Also, um es mit Marla aus „Realitätsgewitter“ zu formulieren: Henri ist Gefühl 3.
Mmh, ja, könnte man sagen. Also, Henri hat den Weg zu Gefühl 3 als Schutzhund begleitet, eher so.
Okay, das Eisbein mit Sauerkrautkommt. Danke und guten Appetit.
Vita:
Julia Zange, 1983 in Darmstadt geboren, lebt und arbeitet seit 2006 in Berlin. 2005 gewann sie den Literaturwettbewerb Open-Mike, 2008 veröffentlichte sie ihren ersten Roman mit dem Titel „Die Anstalt der besseren Mädchen“. Ihren zweiten, 2016 erschienenen Roman „Realitätsgewitter“ versuchten ihre Eltern per einstweiliger Verfügung zu verbieten.

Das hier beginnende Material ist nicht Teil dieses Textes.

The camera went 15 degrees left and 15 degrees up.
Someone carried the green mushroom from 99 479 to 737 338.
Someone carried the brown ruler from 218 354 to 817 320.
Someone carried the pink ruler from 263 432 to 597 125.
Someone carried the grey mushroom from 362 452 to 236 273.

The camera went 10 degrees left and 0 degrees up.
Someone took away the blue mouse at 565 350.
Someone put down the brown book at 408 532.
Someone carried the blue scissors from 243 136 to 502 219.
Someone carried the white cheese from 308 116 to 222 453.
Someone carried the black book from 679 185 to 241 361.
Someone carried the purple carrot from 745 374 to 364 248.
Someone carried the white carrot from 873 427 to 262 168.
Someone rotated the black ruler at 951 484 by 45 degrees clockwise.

Sie arbeitet als Redakteurin bei „L’Officiel“ und schreibt regelmäßig für „Zeit Online“ und „Fräulein“. Außerdem organisiert sie die Veranstaltungsreihe „Dead Poets Society“ im Soho House Berlin. In Philip Grönings Film „Mein Bruder Robert“, der im Herbst im Kino starten soll, hat sie als Hauptdarstellerin debütiert.